MRI検査を受けるにあたり

生体現象測定記録・監視用機器

【はじめに】
皆さんは「MRI」という言葉を一度は耳にしたことがあると思います。MRIとは、核磁気共鳴画像(Magnetic Resonance Imaging)の頭文字を取った略称で、強力な磁場を作り出し、体内の状態を断面画像として描写する検査のことです。
よくテレビのドラマなどで、身体を輪切りにしたような画像を見る機会があるかと思いますが、実際医療の現場でも同じようなことが行われています。

MRIの特徴はとしては、鮮明な画像結果を得ることができ、さらに血管などを立体的に描写できることにあります。医師はそれを判読し、あらゆる疾病の診断や治療方針などを決めていくのです。
このMRI検査は今や現代の医療においては欠かせない検査機器となってきました。

【検査の概要】

ほとんどの場合、検査ベッドに仰向けに寝て行います。検査の部位によっては、うつ伏せ、または横向きに寝る場合もあります。
特徴としては、ドーナツ状の輪の中で、工事現場のようなさまざまな機械音を出しながら断片的に撮影を行います。
正確な画像を得るためにも、できるだけ身体を動かさないことが大事です。
また、撮影する部位によっては、何度も息を止めてもらうように指示を受けたりもします。
検査時間は、撮影する部位によっても異なりますが、およそ30分~1時間程度です。

• 作業一覧:
**a)** MRI検査に関する文章によると、検査時間はおよそどのくらいですか。
**b)** MRI検査に関する文章のうち、「生体現象測定記録・監視用機器」から「方針などを決めていくのです。」までを一字一句変えずに書き写してください。
**c)** MRI検査に関する文章の最後の文に続く内容を書いてください。

(保存済みの項目)
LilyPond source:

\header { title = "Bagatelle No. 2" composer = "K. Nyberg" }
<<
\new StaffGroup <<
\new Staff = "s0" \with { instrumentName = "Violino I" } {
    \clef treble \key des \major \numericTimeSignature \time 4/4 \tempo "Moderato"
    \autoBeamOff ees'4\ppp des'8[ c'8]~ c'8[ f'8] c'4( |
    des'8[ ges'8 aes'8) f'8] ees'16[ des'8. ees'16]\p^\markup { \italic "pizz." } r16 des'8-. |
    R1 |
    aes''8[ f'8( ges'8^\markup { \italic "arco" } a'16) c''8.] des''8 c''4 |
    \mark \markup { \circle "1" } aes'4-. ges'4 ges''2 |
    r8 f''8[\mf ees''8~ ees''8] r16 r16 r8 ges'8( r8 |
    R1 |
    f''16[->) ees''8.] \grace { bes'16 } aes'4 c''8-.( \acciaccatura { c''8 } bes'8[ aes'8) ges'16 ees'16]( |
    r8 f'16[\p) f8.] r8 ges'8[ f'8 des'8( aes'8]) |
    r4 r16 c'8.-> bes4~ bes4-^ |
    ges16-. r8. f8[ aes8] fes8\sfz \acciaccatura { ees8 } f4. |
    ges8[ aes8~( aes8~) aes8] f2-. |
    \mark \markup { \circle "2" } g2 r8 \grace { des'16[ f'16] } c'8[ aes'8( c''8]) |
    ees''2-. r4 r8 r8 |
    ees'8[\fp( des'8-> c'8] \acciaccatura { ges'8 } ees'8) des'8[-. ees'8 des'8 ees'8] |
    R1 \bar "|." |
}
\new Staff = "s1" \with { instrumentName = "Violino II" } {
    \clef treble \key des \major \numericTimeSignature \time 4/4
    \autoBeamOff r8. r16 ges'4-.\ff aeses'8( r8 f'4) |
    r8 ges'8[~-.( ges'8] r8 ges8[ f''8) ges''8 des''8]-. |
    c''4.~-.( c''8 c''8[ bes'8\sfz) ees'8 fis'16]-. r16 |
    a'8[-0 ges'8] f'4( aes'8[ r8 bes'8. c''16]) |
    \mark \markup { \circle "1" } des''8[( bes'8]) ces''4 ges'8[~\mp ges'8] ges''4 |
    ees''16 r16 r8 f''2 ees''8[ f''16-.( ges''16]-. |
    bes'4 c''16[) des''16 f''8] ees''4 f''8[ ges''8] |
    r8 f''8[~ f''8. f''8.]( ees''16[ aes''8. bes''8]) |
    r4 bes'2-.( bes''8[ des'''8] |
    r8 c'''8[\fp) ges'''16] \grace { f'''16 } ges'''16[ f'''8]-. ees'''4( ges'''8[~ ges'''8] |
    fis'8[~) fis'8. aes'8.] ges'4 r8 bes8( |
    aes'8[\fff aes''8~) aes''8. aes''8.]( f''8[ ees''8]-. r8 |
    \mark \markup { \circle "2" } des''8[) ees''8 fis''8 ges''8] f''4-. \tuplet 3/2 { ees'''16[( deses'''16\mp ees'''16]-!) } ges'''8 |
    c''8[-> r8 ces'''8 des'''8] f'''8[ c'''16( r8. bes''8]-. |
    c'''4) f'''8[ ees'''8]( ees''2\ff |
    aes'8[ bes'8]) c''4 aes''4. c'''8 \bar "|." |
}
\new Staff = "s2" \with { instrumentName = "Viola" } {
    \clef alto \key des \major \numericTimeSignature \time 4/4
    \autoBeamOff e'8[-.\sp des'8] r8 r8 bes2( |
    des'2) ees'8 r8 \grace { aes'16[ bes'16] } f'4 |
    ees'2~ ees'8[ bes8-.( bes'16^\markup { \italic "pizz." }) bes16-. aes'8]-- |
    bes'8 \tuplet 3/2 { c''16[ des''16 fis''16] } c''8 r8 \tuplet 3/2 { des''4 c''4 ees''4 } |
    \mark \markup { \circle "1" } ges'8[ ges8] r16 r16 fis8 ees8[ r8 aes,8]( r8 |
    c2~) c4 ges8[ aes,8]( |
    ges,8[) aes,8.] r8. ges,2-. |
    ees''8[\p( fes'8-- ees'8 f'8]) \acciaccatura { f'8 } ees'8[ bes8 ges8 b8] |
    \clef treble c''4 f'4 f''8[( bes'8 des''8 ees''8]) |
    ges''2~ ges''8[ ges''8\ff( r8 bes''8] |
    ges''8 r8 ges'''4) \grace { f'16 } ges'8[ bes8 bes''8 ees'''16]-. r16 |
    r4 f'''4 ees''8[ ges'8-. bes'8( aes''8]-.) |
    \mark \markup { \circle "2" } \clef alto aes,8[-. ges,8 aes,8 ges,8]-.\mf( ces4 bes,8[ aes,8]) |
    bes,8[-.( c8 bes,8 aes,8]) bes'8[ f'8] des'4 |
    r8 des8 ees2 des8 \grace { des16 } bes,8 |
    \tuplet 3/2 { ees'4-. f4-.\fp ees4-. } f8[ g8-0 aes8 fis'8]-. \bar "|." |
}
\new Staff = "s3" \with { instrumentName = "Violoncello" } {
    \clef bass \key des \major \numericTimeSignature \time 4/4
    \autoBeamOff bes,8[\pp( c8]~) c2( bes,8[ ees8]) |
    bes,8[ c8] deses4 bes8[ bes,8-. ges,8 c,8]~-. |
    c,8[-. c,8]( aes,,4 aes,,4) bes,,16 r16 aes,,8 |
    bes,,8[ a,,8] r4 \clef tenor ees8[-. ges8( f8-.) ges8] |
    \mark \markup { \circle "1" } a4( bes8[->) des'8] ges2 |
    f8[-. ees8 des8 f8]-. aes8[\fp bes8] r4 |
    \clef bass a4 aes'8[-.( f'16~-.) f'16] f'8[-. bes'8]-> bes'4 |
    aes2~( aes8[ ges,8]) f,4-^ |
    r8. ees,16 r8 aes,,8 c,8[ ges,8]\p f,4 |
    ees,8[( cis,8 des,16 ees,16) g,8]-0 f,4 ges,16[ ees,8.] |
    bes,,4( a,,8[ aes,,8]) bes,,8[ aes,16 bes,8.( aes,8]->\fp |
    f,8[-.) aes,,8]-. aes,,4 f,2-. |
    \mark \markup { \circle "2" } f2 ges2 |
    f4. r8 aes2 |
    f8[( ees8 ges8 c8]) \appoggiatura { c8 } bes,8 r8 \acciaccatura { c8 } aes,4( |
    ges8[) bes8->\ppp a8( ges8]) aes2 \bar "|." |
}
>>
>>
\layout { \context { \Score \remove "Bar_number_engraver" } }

• 作業の解答:
**a)** 撮影する部位によって異なりますが、およそ30分~1時間程度です。

**b)**
生体現象測定記録・監視用機器

【はじめに】
皆さんは「MRI」という言葉を一度は耳にしたことがあると思います。MRIとは、核磁気共鳴画像(Magnetic Resonance Imaging)の頭文字を取った略称で、強力な磁場を作り出し、体内の状態を断面画像として描写する検査のことです。
よくテレビのドラマなどで、身体を輪切りにしたような画像を見る機会があるかと思いますが、実際医療の現場でも同じようなことが行われています。

MRIの特徴はとしては、鮮明な画像結果を得ることができ、さらに血管などを立体的に描写できることにあります。医師はそれを判読し、あらゆる疾病の診断や治療方針などを決めていくのです。

**c)**
【MRIは組織の異常を描き出す】

MRIが威力を発揮するのが「頭部MRI」です。脳には水分が多く含まれ、細胞の集まりである組織に異常がないかを検査することができます。
電磁波を当てることで、頭部の細胞に含まれる水素原子が反応し、三次元的な画像を得ることができ、脳を立体的に見ることが可能です。
具体的には、脳細胞が肥大化することによって生じる「脳腫瘍」、あるいは脳を栄養にしている血管から血液が流出してしまっている、「脳出血」などを描写することが可能です。

【MRAについて】

MRI検査とよく似た言葉に「MRA」という検査があります。
これは造影剤を使用せず、脳全体に張り巡らされている血管だけを映し出す検査のことをいいます。
血管の一部が瘤(こぶ)状に盛り上がった「脳動脈瘤」や毛細血管が正常に形成されず、動脈と静脈が直接つながってしまう「動静脈奇形」などを早期に発見することが可能です。
脳動脈瘤は「くも膜下出血」を、動静脈奇形は「脳梗塞」を引き起こすリスクが高いことから、早期発見は重要となってきます。

【MRI検査を受ける際の注意事項】

以下に該当される方は、MRI検査を受けることができません。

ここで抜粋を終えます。